The time is past when digital technology in translation was no more than a supporting tool. The digital revolution is transforming the landscape of translation theory and practice. From translation memory tools to online corpora and databases, to machine translation and to cloud-based workspaces, technology is making translation more effective and time-efficient, while changing the roles and profiles of translators themselves. Furthermore, beyond enhancing and facilitating the translator’s work, the new technologies are making a profound impact on the very nature of our discipline. The conventional model of one-on-one agency and client is being replaced by a vast global network of faceless, and loosely connected, translators and customers, where the distinction between professional and non-professional translation is often blurred. New modes of translation, such as fansubbing, fandubbing, and crowdsourcing, are challenging the traditional structure of the translation market. Furthermore, translators (professional and otherwise) are using the new communication and collaboration tools to connect with other translators across geographical barriers, engaging translation in political, social causes on an unprecedented scale.
We believe that such developments call for new ways of theorizing translation theory and practice—be it pedagogy and training, translation tools and strategies, as well as the cultural and socio-political aspects of translation.
Thematic areas include, but are not limited to, the following:
Arabic translation in the digital age.
Translation and activism: online translator communities.

• **Exercise 1**:
Copy the passage on translation in the digital age from "We believe that" to "the digital age.".
• **Exercise 2**:
Which new modes of translation does the passage on translation in the digital age name as challenging the traditional structure of the translation market?
• **Exercise 3**:
Resume the passage on translation in the digital age, picking up after its final line.

[Stored data]
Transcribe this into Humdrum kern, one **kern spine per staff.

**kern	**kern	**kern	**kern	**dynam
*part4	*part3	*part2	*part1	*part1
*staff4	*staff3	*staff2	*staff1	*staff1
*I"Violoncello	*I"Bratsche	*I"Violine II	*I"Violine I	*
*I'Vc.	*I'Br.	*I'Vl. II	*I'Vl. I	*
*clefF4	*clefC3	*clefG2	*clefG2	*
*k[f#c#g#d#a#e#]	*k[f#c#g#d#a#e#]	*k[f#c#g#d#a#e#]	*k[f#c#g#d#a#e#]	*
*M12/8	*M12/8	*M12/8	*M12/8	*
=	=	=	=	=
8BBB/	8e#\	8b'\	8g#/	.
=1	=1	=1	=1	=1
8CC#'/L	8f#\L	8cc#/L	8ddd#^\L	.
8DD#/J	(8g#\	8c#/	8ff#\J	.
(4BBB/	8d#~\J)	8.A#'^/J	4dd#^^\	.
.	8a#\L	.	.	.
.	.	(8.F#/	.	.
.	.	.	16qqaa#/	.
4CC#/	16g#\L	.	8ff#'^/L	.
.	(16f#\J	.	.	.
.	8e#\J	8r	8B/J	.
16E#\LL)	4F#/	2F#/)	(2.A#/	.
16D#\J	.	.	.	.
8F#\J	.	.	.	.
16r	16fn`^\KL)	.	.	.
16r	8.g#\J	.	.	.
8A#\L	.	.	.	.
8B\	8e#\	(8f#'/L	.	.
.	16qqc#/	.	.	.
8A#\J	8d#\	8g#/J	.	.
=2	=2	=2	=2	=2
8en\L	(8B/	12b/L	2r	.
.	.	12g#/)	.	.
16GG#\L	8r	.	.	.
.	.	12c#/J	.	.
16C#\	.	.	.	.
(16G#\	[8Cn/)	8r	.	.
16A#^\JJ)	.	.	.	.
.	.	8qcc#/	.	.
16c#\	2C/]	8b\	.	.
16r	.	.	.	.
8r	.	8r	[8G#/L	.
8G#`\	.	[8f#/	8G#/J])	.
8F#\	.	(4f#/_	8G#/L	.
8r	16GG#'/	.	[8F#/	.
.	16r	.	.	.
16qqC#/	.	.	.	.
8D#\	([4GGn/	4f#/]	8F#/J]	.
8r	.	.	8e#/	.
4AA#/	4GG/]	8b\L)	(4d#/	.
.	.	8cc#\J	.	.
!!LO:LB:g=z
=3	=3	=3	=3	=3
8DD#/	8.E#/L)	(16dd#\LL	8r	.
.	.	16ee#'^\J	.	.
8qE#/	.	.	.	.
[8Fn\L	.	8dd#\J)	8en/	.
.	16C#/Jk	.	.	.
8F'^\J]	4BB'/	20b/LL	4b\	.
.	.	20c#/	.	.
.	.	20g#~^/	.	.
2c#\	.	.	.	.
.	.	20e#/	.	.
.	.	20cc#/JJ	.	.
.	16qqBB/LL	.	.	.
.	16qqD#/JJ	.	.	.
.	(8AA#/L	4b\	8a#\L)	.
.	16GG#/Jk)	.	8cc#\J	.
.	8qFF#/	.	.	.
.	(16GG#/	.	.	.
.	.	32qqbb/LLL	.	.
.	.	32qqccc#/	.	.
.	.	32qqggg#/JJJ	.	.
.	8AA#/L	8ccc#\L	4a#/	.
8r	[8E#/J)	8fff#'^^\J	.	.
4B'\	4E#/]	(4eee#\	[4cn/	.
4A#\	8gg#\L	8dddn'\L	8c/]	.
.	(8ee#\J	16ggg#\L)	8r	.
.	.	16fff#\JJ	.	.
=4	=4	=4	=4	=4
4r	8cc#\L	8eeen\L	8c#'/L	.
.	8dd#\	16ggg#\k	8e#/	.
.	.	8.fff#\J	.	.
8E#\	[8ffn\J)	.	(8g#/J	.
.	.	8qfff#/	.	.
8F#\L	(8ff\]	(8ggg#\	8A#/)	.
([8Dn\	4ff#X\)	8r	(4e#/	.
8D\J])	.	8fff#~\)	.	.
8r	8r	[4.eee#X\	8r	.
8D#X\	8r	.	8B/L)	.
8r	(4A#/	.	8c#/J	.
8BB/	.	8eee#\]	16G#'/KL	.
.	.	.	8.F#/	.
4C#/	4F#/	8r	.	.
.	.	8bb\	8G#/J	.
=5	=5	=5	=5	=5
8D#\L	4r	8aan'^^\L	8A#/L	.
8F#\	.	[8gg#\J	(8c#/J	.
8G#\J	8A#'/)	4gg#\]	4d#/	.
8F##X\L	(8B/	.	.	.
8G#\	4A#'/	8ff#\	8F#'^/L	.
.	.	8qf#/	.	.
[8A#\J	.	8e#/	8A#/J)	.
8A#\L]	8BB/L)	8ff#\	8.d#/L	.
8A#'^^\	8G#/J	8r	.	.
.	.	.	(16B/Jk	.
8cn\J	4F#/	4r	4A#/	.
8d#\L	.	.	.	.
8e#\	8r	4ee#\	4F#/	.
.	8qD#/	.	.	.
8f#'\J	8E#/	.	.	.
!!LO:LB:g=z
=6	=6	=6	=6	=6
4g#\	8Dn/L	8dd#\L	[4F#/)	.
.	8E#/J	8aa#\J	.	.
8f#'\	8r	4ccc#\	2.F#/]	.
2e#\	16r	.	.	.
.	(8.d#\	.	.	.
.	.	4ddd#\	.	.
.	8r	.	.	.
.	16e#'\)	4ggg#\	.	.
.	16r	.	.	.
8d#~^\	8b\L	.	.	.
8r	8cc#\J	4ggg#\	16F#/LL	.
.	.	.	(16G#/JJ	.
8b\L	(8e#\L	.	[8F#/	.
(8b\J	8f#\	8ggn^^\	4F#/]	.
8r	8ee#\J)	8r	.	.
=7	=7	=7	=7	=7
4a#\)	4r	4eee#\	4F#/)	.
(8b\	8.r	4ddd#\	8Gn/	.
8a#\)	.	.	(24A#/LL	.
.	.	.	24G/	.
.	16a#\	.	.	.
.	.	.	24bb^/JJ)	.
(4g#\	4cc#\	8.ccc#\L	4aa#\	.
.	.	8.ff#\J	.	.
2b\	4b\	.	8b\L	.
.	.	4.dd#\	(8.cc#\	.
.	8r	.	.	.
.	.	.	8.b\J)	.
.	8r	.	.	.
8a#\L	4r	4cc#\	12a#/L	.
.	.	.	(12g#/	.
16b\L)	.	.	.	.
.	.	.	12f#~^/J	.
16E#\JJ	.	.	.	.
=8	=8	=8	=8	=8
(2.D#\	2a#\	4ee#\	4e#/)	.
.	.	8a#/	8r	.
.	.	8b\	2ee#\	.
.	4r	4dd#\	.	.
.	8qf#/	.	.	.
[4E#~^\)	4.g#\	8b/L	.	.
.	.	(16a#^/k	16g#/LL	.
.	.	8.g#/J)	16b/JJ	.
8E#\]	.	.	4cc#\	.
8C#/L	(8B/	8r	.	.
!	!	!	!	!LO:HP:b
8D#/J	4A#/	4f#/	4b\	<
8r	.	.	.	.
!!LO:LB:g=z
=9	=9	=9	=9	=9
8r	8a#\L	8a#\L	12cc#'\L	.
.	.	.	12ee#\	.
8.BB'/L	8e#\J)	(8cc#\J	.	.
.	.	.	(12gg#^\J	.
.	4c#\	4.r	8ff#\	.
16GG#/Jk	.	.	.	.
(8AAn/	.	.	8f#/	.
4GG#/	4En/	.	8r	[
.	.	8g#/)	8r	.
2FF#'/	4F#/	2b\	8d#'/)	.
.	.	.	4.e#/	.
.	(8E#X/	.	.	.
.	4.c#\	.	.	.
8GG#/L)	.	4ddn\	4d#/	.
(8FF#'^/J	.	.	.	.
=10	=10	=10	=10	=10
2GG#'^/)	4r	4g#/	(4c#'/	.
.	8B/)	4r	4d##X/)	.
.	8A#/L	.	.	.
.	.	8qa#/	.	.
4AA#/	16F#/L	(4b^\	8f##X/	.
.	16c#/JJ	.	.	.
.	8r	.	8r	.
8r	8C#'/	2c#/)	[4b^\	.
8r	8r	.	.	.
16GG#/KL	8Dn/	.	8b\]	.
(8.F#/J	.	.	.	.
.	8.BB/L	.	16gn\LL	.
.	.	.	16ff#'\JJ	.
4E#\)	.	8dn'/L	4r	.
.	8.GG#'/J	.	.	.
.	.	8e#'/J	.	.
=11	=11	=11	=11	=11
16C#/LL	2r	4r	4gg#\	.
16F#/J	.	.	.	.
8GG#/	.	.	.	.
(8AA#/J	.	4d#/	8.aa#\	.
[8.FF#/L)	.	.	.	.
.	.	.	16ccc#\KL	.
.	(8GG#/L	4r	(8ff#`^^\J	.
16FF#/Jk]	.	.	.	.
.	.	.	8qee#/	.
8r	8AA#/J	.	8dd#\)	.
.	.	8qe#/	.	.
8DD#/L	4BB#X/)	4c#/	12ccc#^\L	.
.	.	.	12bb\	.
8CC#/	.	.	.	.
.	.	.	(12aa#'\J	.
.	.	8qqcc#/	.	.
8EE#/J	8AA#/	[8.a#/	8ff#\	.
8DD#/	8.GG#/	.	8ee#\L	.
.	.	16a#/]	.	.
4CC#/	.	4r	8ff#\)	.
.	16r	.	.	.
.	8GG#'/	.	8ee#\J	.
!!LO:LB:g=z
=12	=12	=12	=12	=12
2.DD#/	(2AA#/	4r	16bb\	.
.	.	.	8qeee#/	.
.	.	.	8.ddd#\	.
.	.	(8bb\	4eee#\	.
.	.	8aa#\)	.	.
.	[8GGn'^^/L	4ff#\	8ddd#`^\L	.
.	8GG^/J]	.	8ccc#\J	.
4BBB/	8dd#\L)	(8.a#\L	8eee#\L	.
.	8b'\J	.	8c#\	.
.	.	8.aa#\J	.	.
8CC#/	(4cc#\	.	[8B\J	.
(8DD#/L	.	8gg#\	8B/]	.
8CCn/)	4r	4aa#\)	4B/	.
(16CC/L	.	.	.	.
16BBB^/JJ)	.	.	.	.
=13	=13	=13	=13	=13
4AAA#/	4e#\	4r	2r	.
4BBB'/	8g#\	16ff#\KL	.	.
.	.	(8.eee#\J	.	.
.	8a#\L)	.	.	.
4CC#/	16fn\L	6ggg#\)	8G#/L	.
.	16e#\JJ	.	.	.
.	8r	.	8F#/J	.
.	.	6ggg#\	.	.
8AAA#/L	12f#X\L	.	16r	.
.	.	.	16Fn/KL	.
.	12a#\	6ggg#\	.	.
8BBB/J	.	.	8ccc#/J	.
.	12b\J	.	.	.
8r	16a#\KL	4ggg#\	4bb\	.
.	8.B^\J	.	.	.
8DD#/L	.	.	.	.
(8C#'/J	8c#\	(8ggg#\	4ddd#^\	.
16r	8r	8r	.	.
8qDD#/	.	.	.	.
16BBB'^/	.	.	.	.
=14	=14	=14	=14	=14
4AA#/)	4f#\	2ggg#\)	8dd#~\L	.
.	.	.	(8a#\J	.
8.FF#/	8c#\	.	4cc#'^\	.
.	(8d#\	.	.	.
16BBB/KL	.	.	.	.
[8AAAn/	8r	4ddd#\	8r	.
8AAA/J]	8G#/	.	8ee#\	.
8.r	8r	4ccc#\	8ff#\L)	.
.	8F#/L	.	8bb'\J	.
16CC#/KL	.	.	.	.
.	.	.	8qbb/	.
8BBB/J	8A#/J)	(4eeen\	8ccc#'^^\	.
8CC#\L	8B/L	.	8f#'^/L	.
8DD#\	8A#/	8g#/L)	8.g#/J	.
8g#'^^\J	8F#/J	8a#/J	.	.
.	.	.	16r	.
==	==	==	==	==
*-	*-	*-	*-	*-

• **Written response 1**:
We believe that such developments call for new ways of theorizing translation theory and practice—be it pedagogy and training, translation tools and strategies, as well as the cultural and socio-political aspects of translation.
Thematic areas include, but are not limited to, the following:
Arabic translation in the digital age.

• **Written response 2**:
fansubbing, fandubbing, crowdsourcing

• **Written response 3**:
Multimedia, and hypermedia translations
Translating/communicating the Digital Humanities
The changing face of the translation market: crowdsourcing, outsourcing fansubbing/fandubbing and non-professional translation
Online databases and corpora
Translation productivity software, ‘chunking’/micro-translations, collaboration tools and quality control
New developments in machine translation
Censorship/Manipulation in a digital age
New landscapes beyond translation proper
Transadaptation and transcreation
Submission of Abstracts
The languages of the conference will be Arabic and English. Proposals should be submitted via the link on the conference page (http://www.tii.qa/en/9th-annual-international-translation-conference-translation-digital-age-translation-tools-shifting).
Proposals should include the following elements:
• Applicant’s institutional affiliation and contact information, including email
• Abstract of at least 300 words which states:
An introductory statement that outlines the background and significance of the studyA short description of the basic methodology adoptedA clear indication of the major findings of the studyA concluding statement
• A short Bionote of no more than 100 words
The deadline for proposals is November 12th, 2017.
Papers accepted will be allocated 30 minutes in the program, which includes no more than 20 minutes for presentation and 10 minutes for questions/discussion.
Accommodation and travel costs:
CHSS will sponsor speakers; this will include economy flight tickets, accommodation, and transportation to and from the conference only. CHSS will also apply for the speakers’ visas; however the approval is subject to the State’s regulations.